Find the limit without using L'Hospital's rule or show it doesn't exist

Question

This is the limit in question: $\lim_\limits{x\to 0}\frac{\ln \left(1+\sqrt{x\cdot \sin(x)}\right)}{x}$

I've tried making the substitution $\\ln \left (1+\sqrt{x\cdot \sin(x)}\right)=t$, but it didn't get me very far.

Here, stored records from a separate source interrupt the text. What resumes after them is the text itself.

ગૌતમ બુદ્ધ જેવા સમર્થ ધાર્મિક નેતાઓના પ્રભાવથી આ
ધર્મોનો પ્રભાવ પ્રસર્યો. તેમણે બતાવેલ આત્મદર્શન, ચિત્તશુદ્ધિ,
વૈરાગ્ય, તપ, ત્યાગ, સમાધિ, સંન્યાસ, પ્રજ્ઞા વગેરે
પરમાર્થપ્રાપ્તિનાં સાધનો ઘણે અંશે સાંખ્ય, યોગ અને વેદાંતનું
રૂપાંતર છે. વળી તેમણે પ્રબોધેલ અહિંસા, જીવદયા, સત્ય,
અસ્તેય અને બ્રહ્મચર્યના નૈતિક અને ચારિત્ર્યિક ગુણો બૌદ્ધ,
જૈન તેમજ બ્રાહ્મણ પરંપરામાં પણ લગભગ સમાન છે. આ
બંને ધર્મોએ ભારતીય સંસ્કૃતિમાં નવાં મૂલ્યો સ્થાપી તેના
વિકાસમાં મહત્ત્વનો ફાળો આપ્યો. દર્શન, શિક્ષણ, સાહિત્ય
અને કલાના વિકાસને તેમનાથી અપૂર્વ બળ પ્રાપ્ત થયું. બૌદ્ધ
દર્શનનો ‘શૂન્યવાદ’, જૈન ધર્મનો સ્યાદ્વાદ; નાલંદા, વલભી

I also know that the left and right hand limits aren't equal, but how to solve them and show this without L'Hospital?

Answer 1

\begin{aligned} \lim_{x\to 0^{+}}{\frac{\ln{\left(1+\sqrt{x\sin{x}}\right)}}{x}}&=\lim_{x\to 0^{+}}{\frac{\ln{\left(1+\sqrt{x\sin{x}}\right)}}{\sqrt{x^{2}}}}\\&=\lim_{x\to 0^{+}}{\sqrt{\frac{\sin{x}}{x}\times\frac{1}{x\sin{x}}}}\ln{\left(1+\sqrt{x\sin{x}}\right)}\\&=\lim_{x\to 0^{+}}{\sqrt{\frac{\sin{x}}{x}}\frac{\ln{\left(1+\sqrt{x\sin{x}}\right)}}{\sqrt{x\sin{x}}}}\\ &=\sqrt{1}\times 1\\ \lim_{x\to 0^{+}}{\frac{\ln{\left(1+\sqrt{x\sin{x}}\right)}}{x}}&=1 \end{aligned}

\begin{aligned} \lim_{x\to 0^{-}}{\frac{\ln{\left(1+\sqrt{x\sin{x}}\right)}}{x}}&=\lim_{x\to 0^{-}}{\frac{\ln{\left(1+\sqrt{x\sin{x}}\right)}}{-\sqrt{x^{2}}}}\\&=\lim_{x\to 0^{-}}{-\sqrt{\frac{\sin{x}}{x}\times\frac{1}{x\sin{x}}}}\ln{\left(1+\sqrt{x\sin{x}}\right)}\\&=\lim_{x\to 0^{-}}{-\sqrt{\frac{\sin{x}}{x}}\frac{\ln{\left(1+\sqrt{x\sin{x}}\right)}}{\sqrt{x\sin{x}}}}\\ &=-\sqrt{1}\times 1\\ \lim_{x\to 0^{-}}{\frac{\ln{\left(1+\sqrt{x\sin{x}}\right)}}{x}}&=-1 \end{aligned}

Because $ \lim\limits_{x\to 0}{\frac{\ln{\left(1+\sqrt{x\sin{x}}\right)}}{\sqrt{x\sin{x}}}}=\lim\limits_{y\to 0}{\frac{\ln{\left(1+y\right)}}{y}}=1 \cdot $

Answer 2

If you know the left and right limits aren't equal then you know that the limit at $x=0$ of the above function doesn't exist.

Is that what you're asking or are you looking for a proof that the left and right limits do not exist?